— Влюбился.

— В мою маму?

— Да.

— А почему вы поссорились?

Медленно ступаю на слегка подрагивающий мостик, пока Анхель стоит на берегу и отрешённо смотрит на воду. В голове всё перемешалось: грязь под ногами и звёзды в реке, сумбурный день и внезапное откровение деда.

— Между долгом и желанием, семьёй и мимолётным увлечением Винсенто сделал неверный выбор.

— Он выбрал маму?

— Скорее, он отказался от нас.

— И ты не можешь простить ему это?

— Я? — Анхель наконец отмирает и переводит на меня взгляд. — Давно простил, Рита.

— Тогда почему вы не общались столько лет?

— Думаю, потому, что твой отец так и не смог простить самого себя.

— Я ничего не понимаю… — Мне приходится говорить чуть громче, почти кричать: любопытство заводит на середину моста и смешивается с журчанием воды под ногами. — Ну, подумаешь, влюбился. Отец вообще человек ветреный и непостоянный.

— Как и ты, верно?

— В каком смысле?

— Вы с Винсенто очень похожи: два эгоиста! — отрезает дед, стоит мне ступить обратно на берег. В холодном свечении луны на его лице слишком отчётливо проявляются отпечатки прожитых лет, а ещё нешуточное волнение. Глупая, мне не стоило не спросясь бегать по шаткой конструкции! — Не смотри так, девочка!
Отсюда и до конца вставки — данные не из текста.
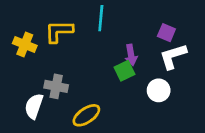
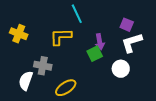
cyan line: (101, 18) -> (77, 14), turned -30
yellow L-shape: (59, 31) -> (61, 37), moved

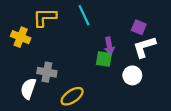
yellow L-shape: (61, 37) -> (45, 17), moved
green square: (95, 54) -> (104, 59), turned 35

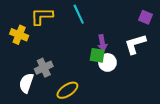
purple square: (139, 27) -> (145, 17), moved
gray cross: (47, 72) -> (44, 68), turned -36
white circle: (132, 75) -> (107, 62), moved

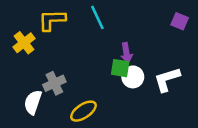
yellow cross: (19, 35) -> (24, 43), turned 30
white L-shape: (135, 44) -> (167, 79), moved

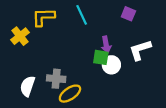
purple square: (180, 21) -> (128, 14), moved
white L-shape: (167, 79) -> (140, 50), moved
gray cross: (54, 83) -> (56, 79), moved, turned 30

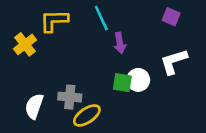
purple square: (128, 14) -> (171, 17), moved
purple arrow: (106, 45) -> (120, 43), moved
green square: (101, 57) -> (122, 83), moved

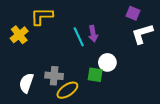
cyan line: (101, 18) -> (79, 37), moved
white L-shape: (174, 61) -> (142, 34), moved
green square: (122, 83) -> (95, 75), moved

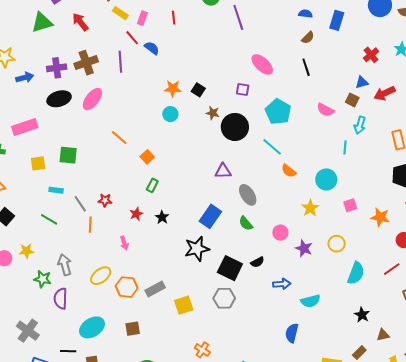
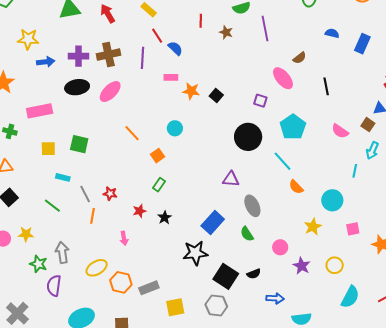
pink rectangle: (142, 18) -> (171, 77), moved, turned 64
brown semicircle: (308, 38) -> (300, 58), moved
brown star: (213, 113) -> (226, 32), moved
cyan circle: (170, 114) -> (175, 128), moved

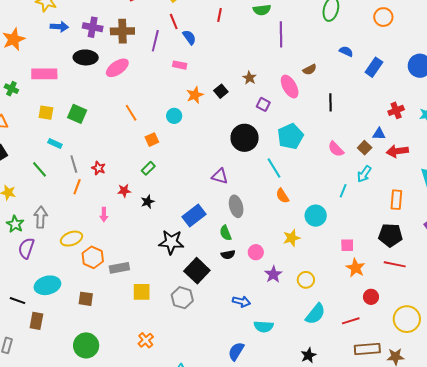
brown star: (226, 32) -> (249, 78), moved
orange star: (191, 91) -> (195, 95), moved, turned 30
pink square: (353, 229) -> (347, 245), moved
black semicircle: (254, 274) -> (228, 255), moved

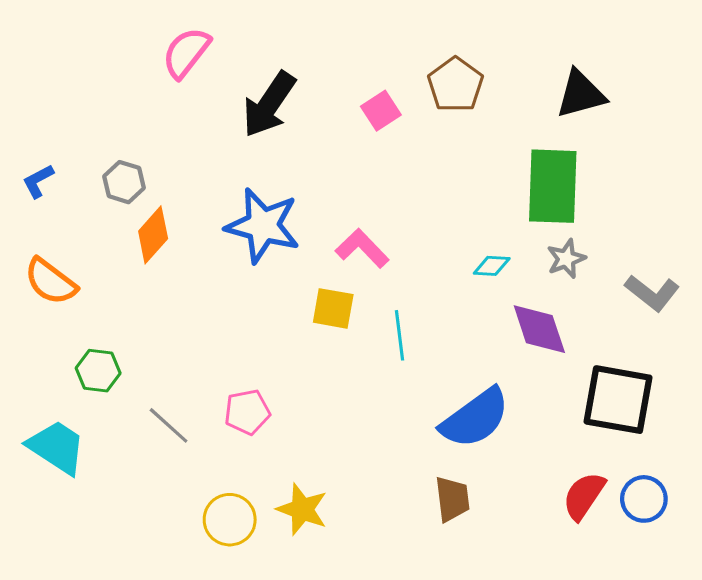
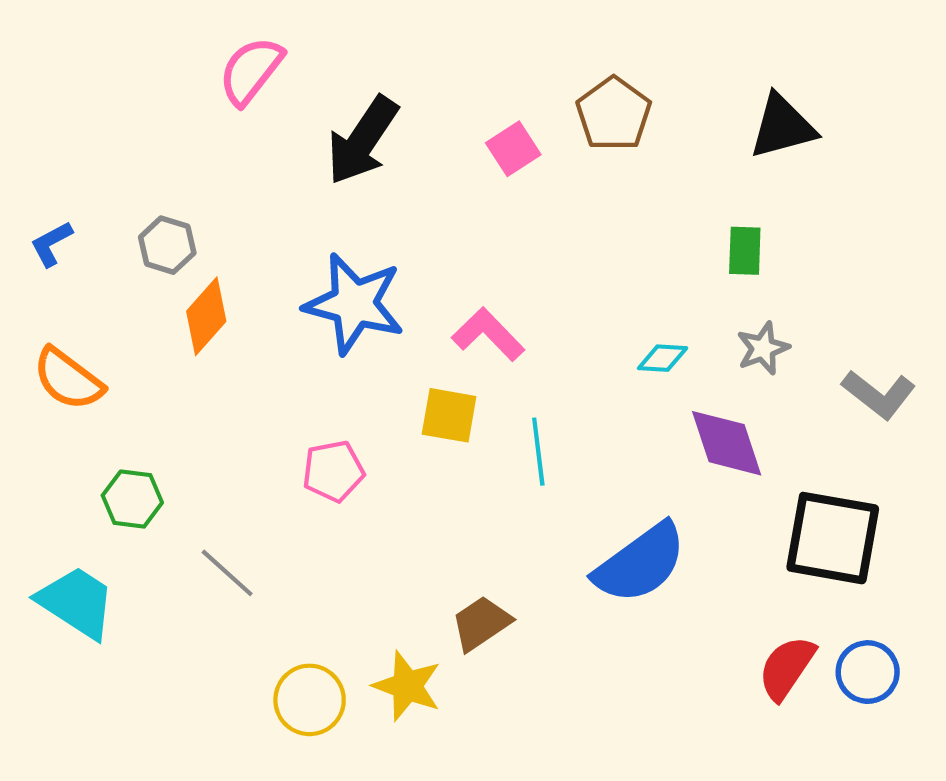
green rectangle: (553, 186) -> (745, 251), size x0.5
pink pentagon: (247, 412) -> (333, 471), moved
brown trapezoid: (452, 499) -> (481, 623), moved, turned -117

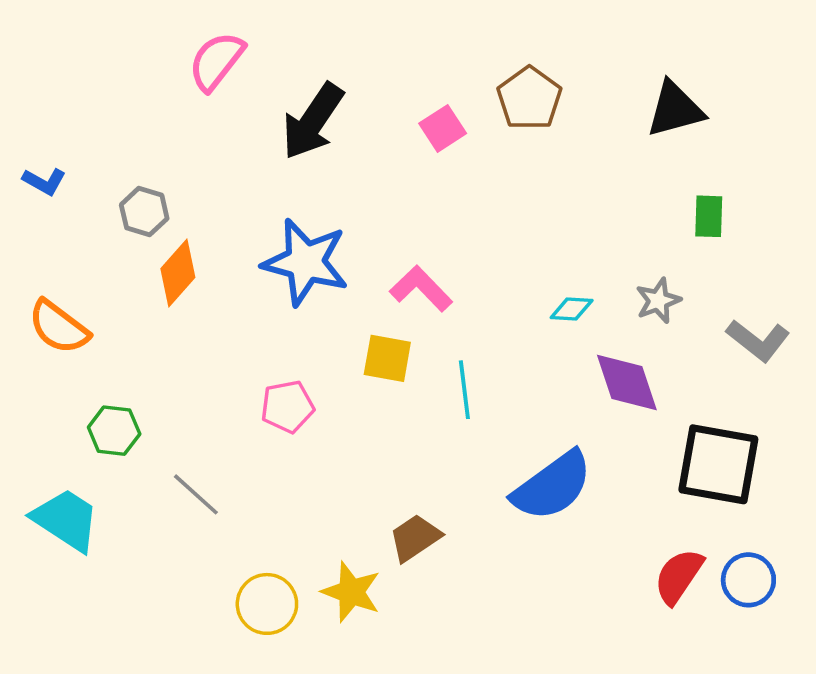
blue L-shape: (51, 244) -> (44, 181), moved, turned -123
green rectangle: (745, 251) -> (709, 216), moved

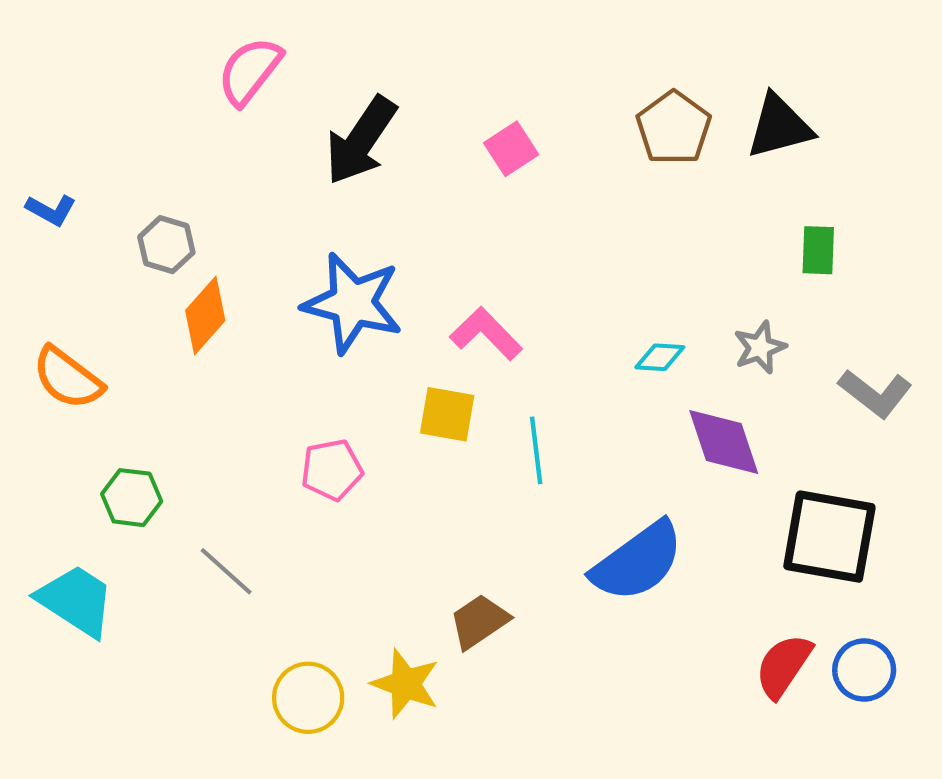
brown pentagon: (529, 98) -> (674, 128), moved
В любой ситуации вы ориентируетесь сначала на себя и свои желания, а только потом задумываетесь об окружающих. И это касается всего!

— Например?

— Хочешь пример?

— Ну да, подкрепи свои обвинения фактами!

— Например, любовь. Для вас это яркая вспышка, ослепляющая на миг и на какое-то время затмевающая всё вокруг. Сегодня вы любите, а завтра вас ослепляет новое чувство, и вы с головой отдаётесь ему. И при этом вас совершенно не заботит, что после себя вы оставляете выжженную дотла землю, на которой уже никогда ничего больше не взойдёт.

— Анхель, мне семнадцать! — вспыхиваю, совершенно не понимая, к чему клонит дед. — Разве ты в мои годы не влюблялся? Не искал себя? Да и вообще, к чему весь этот разговор? Меня, к слову, только сегодня бросил парень! Так что ты не прав! Это в моей душе сейчас всё выжжено дотла! Ты ошибаешься! Я не такая, как отец!

— И всё же, Рита, согласись, ты уедешь, как только появится такая возможность.

— Конечно! Я и не скрываю, что дико хочу домой. Мой мир там, в Мадриде, в окружении друзей, рядом с отцом и непутёвой матерью.

— Всё верно, девочка, всё верно, — вздыхает Анхель, а затем накрывает мою руку, которой я продолжаю держаться за ограждение, своей, мозолистой и тяжёлой. — Просто помни: то, что кажется тебе здесь временным развлечением, для нас — настоящая жизнь. Не разрушай её, ладно?

— Господи, Анхель, да о чём ты говоришь? — небрежно вырываю ладонь и хочу пойти обратно: наша задушевная беседа кажется пустой и нелепой.

— В старшей школе Тревелина слишком большие окна, Рита! — бросает в спину Анхель.

— Что? — оборачиваюсь. — При чём здесь окна?

— А ты подумай, внучка! Подумай. Я человек пожилой, но на зрение пока не жалуюсь.

Мне становится тошно от одной только мысли, что мог увидеть Анхель в тот проклятый вечер, заглядывая в окна опустевшей школы, пока искал меня.

— Ты всё неправильно понял! — испугавшись, выдаю себя с потрохами.

— Мике не нужно знать, что происходит между тобой и Виком. Надеюсь, это ты понимаешь?

— Боже, Анхель! — Голос мой позорно срывается. Впервые в этом чёртовом городе меня начинает колотить не от холода. — А что между нами происходит? Сальваторе с первого дня возненавидел меня и беспрерывно отравляет мою жизнь! Это ОН бросил меня в реку, ОН запер в кладовке, ОН пытался унизить перед всей школой! Ты просил у него защиты для меня, а что сделал твой ненаглядный Вик? Вы все его любите, а он… он плохой человек!